By David Ferguson
In recent years, there has been an explosion of wide-format printing across the sign industry, the print-for-pay sector and even corporate offices. Once a graphic has been printed, however, there are many options for laminating or mounting it to turn it into a finished product, which should be part of any print service provider’s (PSP’s) marketing efforts.
With the right strategy for finishing graphics, sign shops can add further value to their printed output, differentiate their services from others’ to help get themselves noticed in the busy marketplace and increase their revenues and profits.
Mounting and lamination can yield many opportunities to sell new products to existing customers, adding extra ‘pop’ and ‘sizzle’ to a sign shop’s offerings. It is not only the larger shops that are profiting from these finishing processes. A lot of small shops do well with mounting and laminating, too.
Thermal lamination, which applies a heat-activated film to printed media, is the most common form of lamination and has been used for more than 50 years. Most schools, for example, have a tabletop thermal laminator. The same process is used for large-format graphics, just using a wider film. It is suitable for everything from maps and menus to trade show graphics and indoor signage.
Thermal lamination is also the least expensive way to laminate printed media. The laminating material is usually polyester and, because it is heat-activated, there is no need for a silicon release liner. Thermal laminates vary in thickness from 0.04 to 0.25 mm (1.7 to 10 mil) and will add rigidity to a print.
Cold lamination is a great entry-level option for print shops because the equipment is less expensive, but the supplies—including plastic films coated with adhesives and glossy backings—are more expensive. It has also been popular in the wide-format inkjet printing sector, as some inks and papers could be damaged by heat. There are also heat-assist laminators available, which work like a cold laminator, but add just enough heat along the top roller to enhance the appearance of cold laminates.

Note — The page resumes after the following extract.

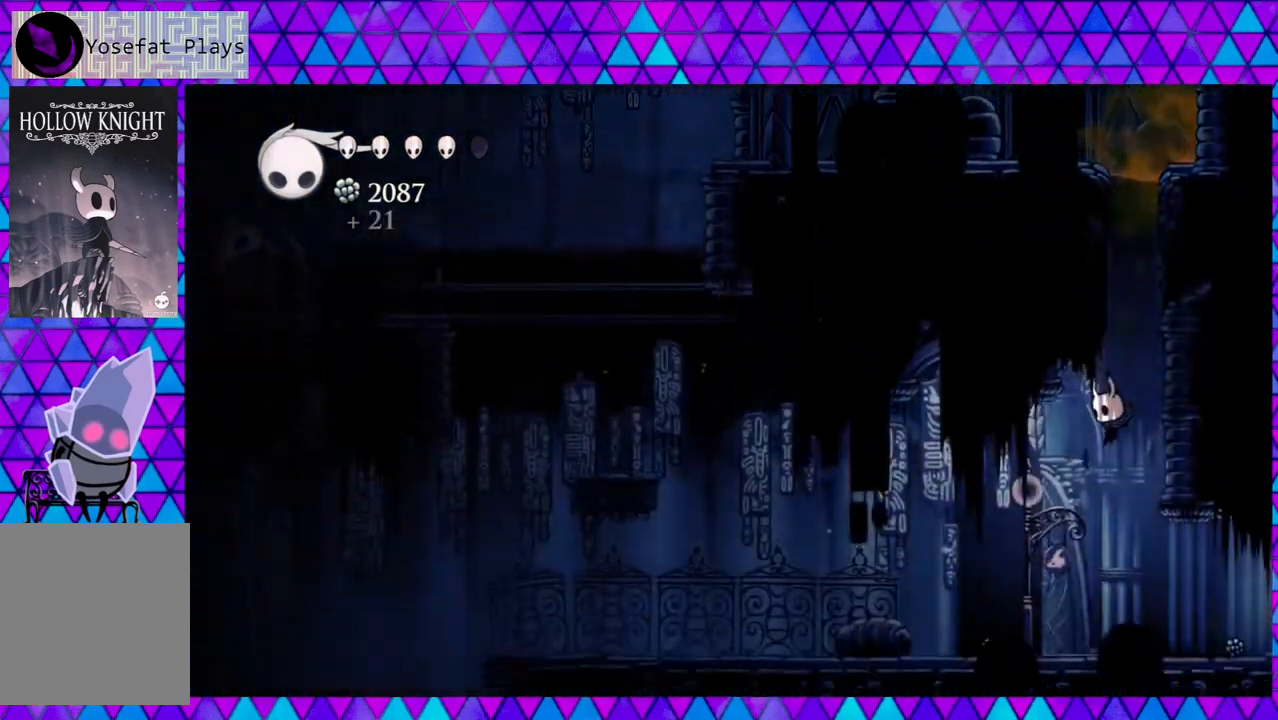
{"buttons": [], "left_stick": "center", "right_stick": "center", "events": []}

In the sign industry, lamination—either hot or cold—is generally used to create a decal of one form or another. This process involves applying an adhesive to the back of the printed media and, at the same time, an overlaminate on to the front. This process can be used for mouse pads, applying premask to cut vinyl, trade show displays, window and floor graphics, write-and-erase boards and indoor and outdoor signage.
Lamination makes printed materials better in three ways: protection, preservation and enhancement.
There are many ways in which lamination can protect printed materials. The most common is encapsulation, which involves the double-sided lamination of a print with at least 6.4 mm (0.25 in.) of ‘lip’ all around the edges. Once encapsulated, even a simple paper document can be immersed underwater without damaging the print on it.
Report covers, book covers and menus that are handled a lot indoors might only be finished with single-sided lamination, whereas encapsulation is commonly used to protect maps and other documents that need to be used outdoors in inclement weather conditions.
As for sunnier weather, a lot of laminates offer protection against the sun’s harmful ultraviolet (UV) rays. While any outdoor graphic can fade over time, a laminate with UV inhibitors will prolong the life of the graphic. At the very least, the graphic will be protected for the duration of a given promotion or event.
It is common for large-scale urban construction sites to be surrounded by decorated hoardings. These temporary walls often feature printed graphics promoting the office building, condominium or other structure being built. In high-traffic areas, however, signs and graphics are susceptible to graffiti, so the real estate developers may be keen on protecting their hoardings with an anti-graffiti overlaminate. Once this has been applied, any sprayed paint, lipstick or even permanent marker ink can simply be wiped off the surface without damaging the graphics.
Preserving a print involves adding longevity, i.e. prolonging the life of the document or graphic, whether for a month or for 30 years. There are many ways to accomplish this effect using lamination.
Priceless artifacts and old newspapers, for example, are often laminated to prevent them from yellowing due to oxidation and to protect them against humidity and moisture.
There are also many mounting methods for preservation purposes.
Glossy overlamination, for example, makes inkjet-printed colours appear more vibrant. Matte lamination, on the other hand, can make graphics easier to read, particularly in areas with glare, and provides a subtle tactile effect that adds to passersby’s perception of quality.
A thicker laminate can even add dimension to an image. Some of these offer a textured finish, such as sand, canvas or linen. Textured satin is a popular choice for trade show graphics, not only for its pebble finish, but also because it is scuff-resistant, adding to the protection of a graphic that must be handled frequently.